Renal mucormycosis is a rare fungal infection of the kidney , often presenting with symptoms of fever, flank pain, tenderness , gross hematuria or pyuria and renal failure , which is usually the result of near total occlusion of the renal arteries or their branches. It is particularly noted in patients with pre – existing conditions like diabetes , immunosuppression or recent COVID -19 infection. Case reports frequently highlight its high mortality and describe its rapid progression, often requiring urgent nephrectomy or other surgical interventions, in addition to anti-fungal therapy like amphotericin B. Diagnosis is challenging and requires a high index of suspicion, as typical blood and urine cultures may be sterile and imaging scans like CT scans are crucial for diagnosis. Due to extensive tissue necrosis caused by the fungus’s blood vessel invasion , surgery is often critical component of treatment to remove the dead tissue.

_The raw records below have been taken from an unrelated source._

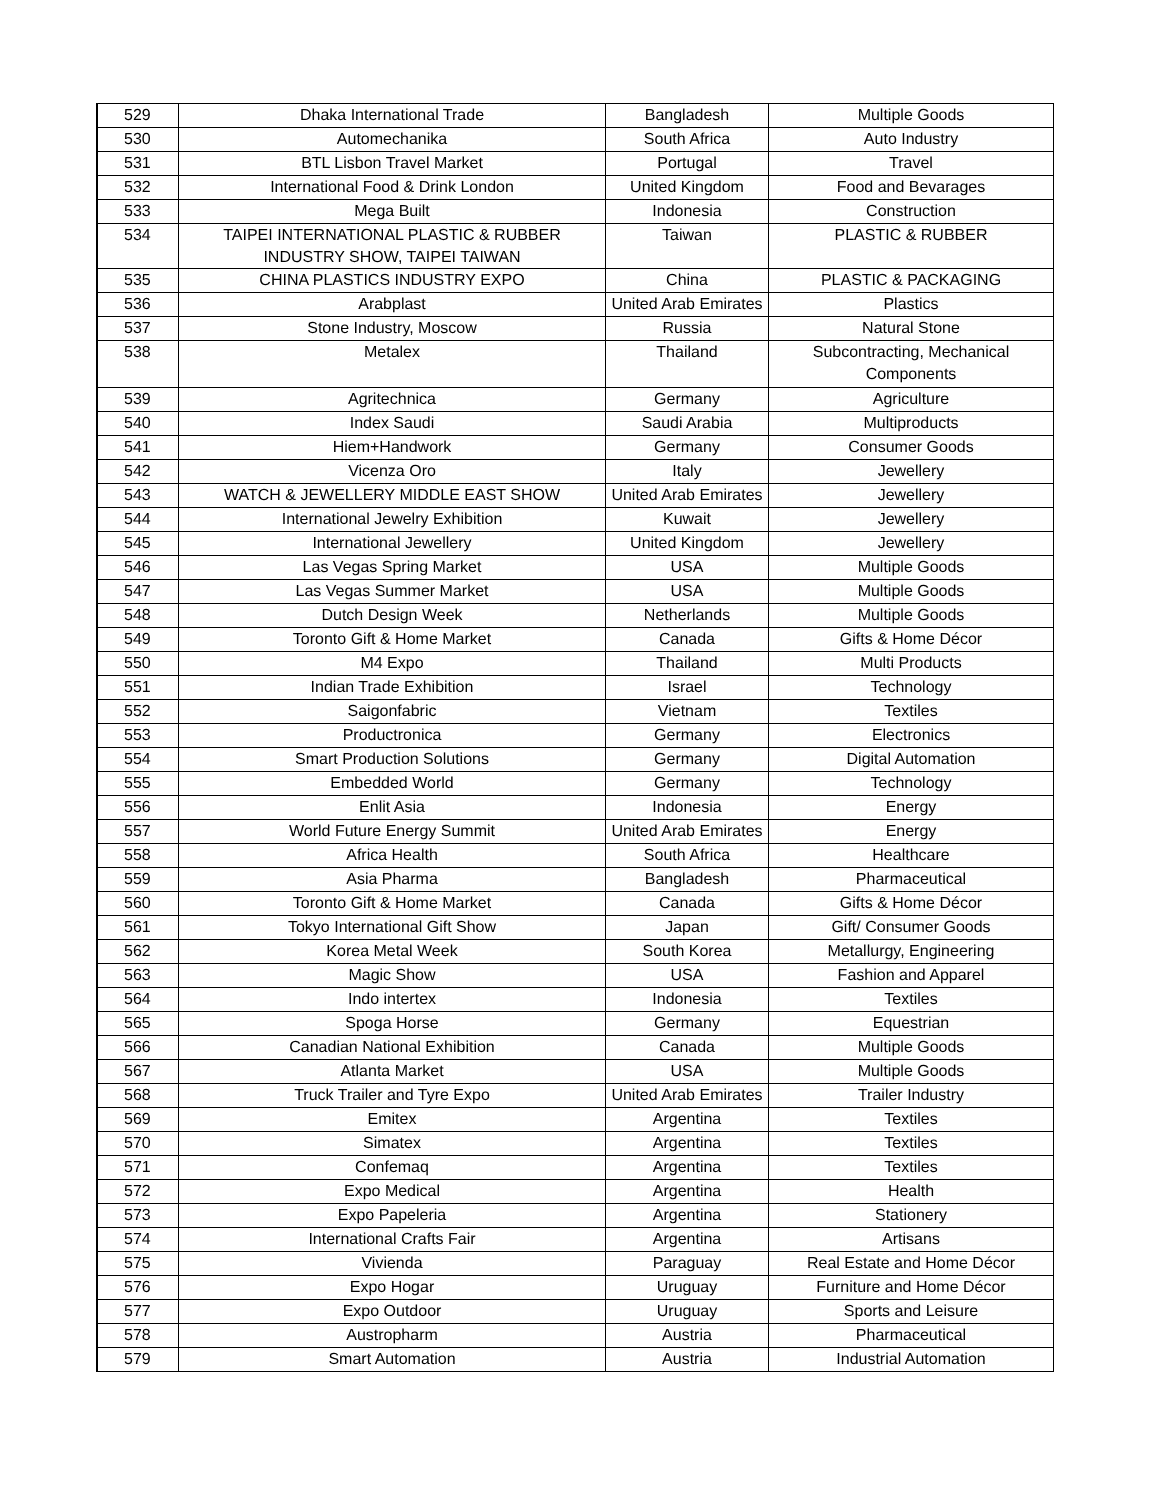| 529 | Dhaka International Trade | Bangladesh | Multiple Goods |
| 530 | Automechanika | South Africa | Auto Industry |
| 531 | BTL Lisbon Travel Market | Portugal | Travel |
| 532 | International Food & Drink London | United Kingdom | Food and Bevarages |
| 533 | Mega Built | Indonesia | Construction |
| 534 | TAIPEI INTERNATIONAL PLASTIC & RUBBER INDUSTRY SHOW, TAIPEI TAIWAN | Taiwan | PLASTIC & RUBBER |
| 535 | CHINA PLASTICS INDUSTRY EXPO | China | PLASTIC & PACKAGING |
| 536 | Arabplast | United Arab Emirates | Plastics |
| 537 | Stone Industry, Moscow | Russia | Natural Stone |
| 538 | Metalex | Thailand | Subcontracting, Mechanical Components |
| 539 | Agritechnica | Germany | Agriculture |
| 540 | Index Saudi | Saudi Arabia | Multiproducts |
| 541 | Hiem+Handwork | Germany | Consumer Goods |
| 542 | Vicenza Oro | Italy | Jewellery |
| 543 | WATCH & JEWELLERY MIDDLE EAST SHOW | United Arab Emirates | Jewellery |
| 544 | International Jewelry Exhibition | Kuwait | Jewellery |
| 545 | International Jewellery | United Kingdom | Jewellery |
| 546 | Las Vegas Spring Market | USA | Multiple Goods |
| 547 | Las Vegas Summer Market | USA | Multiple Goods |
| 548 | Dutch Design Week | Netherlands | Multiple Goods |
| 549 | Toronto Gift & Home Market | Canada | Gifts & Home Décor |
| 550 | M4 Expo | Thailand | Multi Products |
| 551 | Indian Trade Exhibition | Israel | Technology |
| 552 | Saigonfabric | Vietnam | Textiles |
| 553 | Productronica | Germany | Electronics |
| 554 | Smart Production Solutions | Germany | Digital Automation |
| 555 | Embedded World | Germany | Technology |
| 556 | Enlit Asia | Indonesia | Energy |
| 557 | World Future Energy Summit | United Arab Emirates | Energy |
| 558 | Africa Health | South Africa | Healthcare |
| 559 | Asia Pharma | Bangladesh | Pharmaceutical |
| 560 | Toronto Gift & Home Market | Canada | Gifts & Home Décor |
| 561 | Tokyo International Gift Show | Japan | Gift/ Consumer Goods |
| 562 | Korea Metal Week | South Korea | Metallurgy, Engineering |
| 563 | Magic Show | USA | Fashion and Apparel |
| 564 | Indo intertex | Indonesia | Textiles |
| 565 | Spoga Horse | Germany | Equestrian |
| 566 | Canadian National Exhibition | Canada | Multiple Goods |
| 567 | Atlanta Market | USA | Multiple Goods |
| 568 | Truck Trailer and Tyre Expo | United Arab Emirates | Trailer Industry |
| 569 | Emitex | Argentina | Textiles |
| 570 | Simatex | Argentina | Textiles |
| 571 | Confemaq | Argentina | Textiles |
| 572 | Expo Medical | Argentina | Health |
| 573 | Expo Papeleria | Argentina | Stationery |
| 574 | International Crafts Fair | Argentina | Artisans |
| 575 | Vivienda | Paraguay | Real Estate and Home Décor |
| 576 | Expo Hogar | Uruguay | Furniture and Home Décor |
| 577 | Expo Outdoor | Uruguay | Sports and Leisure |
| 578 | Austropharm | Austria | Pharmaceutical |
| 579 | Smart Automation | Austria | Industrial Automation |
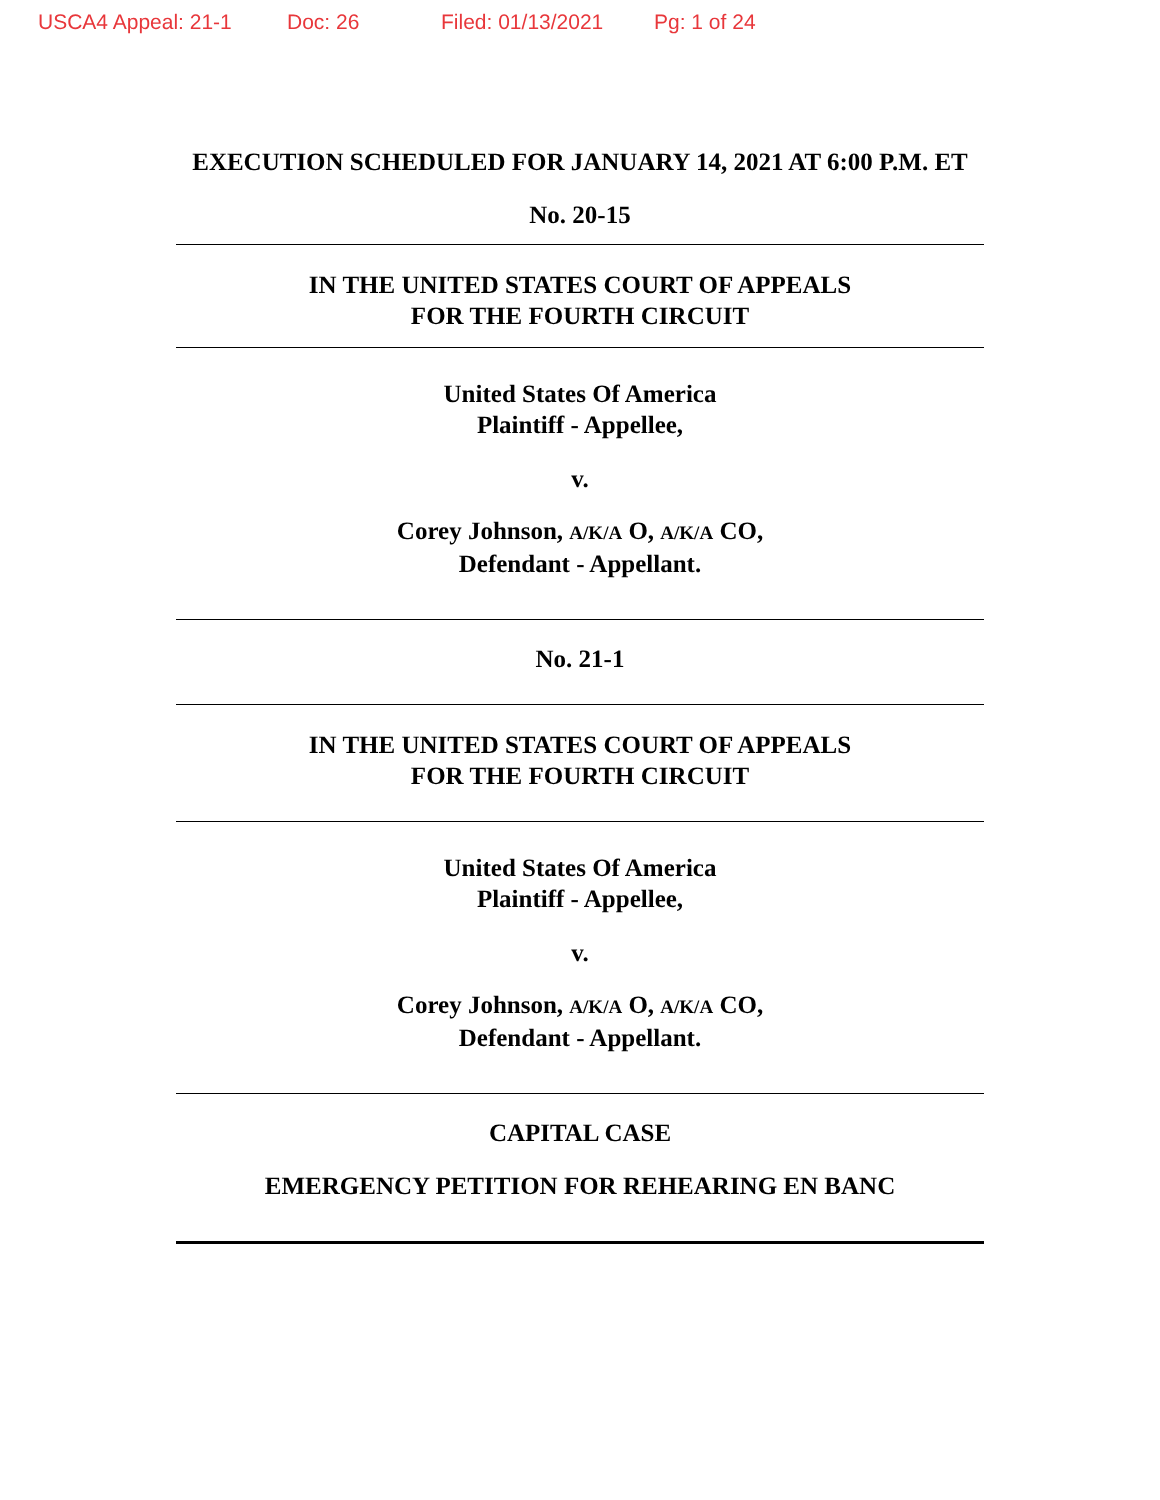USCA4 Appeal: 21-1 Doc: 26 Filed: 01/13/2021 Pg: 1 of 24
EXECUTION SCHEDULED FOR JANUARY 14, 2021 AT 6:00 P.M. ET
No. 20-15
IN THE UNITED STATES COURT OF APPEALS
FOR THE FOURTH CIRCUIT
United States Of America
Plaintiff - Appellee,
v.
Corey Johnson, A/K/A O, A/K/A CO,
Defendant - Appellant.
No. 21-1
IN THE UNITED STATES COURT OF APPEALS
FOR THE FOURTH CIRCUIT
United States Of America
Plaintiff - Appellee,
v.
Corey Johnson, A/K/A O, A/K/A CO,
Defendant - Appellant.
CAPITAL CASE
EMERGENCY PETITION FOR REHEARING EN BANC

Isolated renal mucormycosis is a potentially rare and a fatal disease affecting immunocompromised hosts. Survival for isolated renal mucormycosis is estimated to be around 65%. Isolated renal mucormycosis affecting apparently immunocompetent patients is rare , with few previous reports in the literature. The above two cases demonstrate successful management of isolated renal mucormycosis with anti-fungals to salvage kidneys and avoid nephrectomy. We therefore hypothesize the need for early and rapid diagnosis along with aggressive multidisciplinary management including initiation of specific antifungal therapy with or without debridement is vital for successful outcome.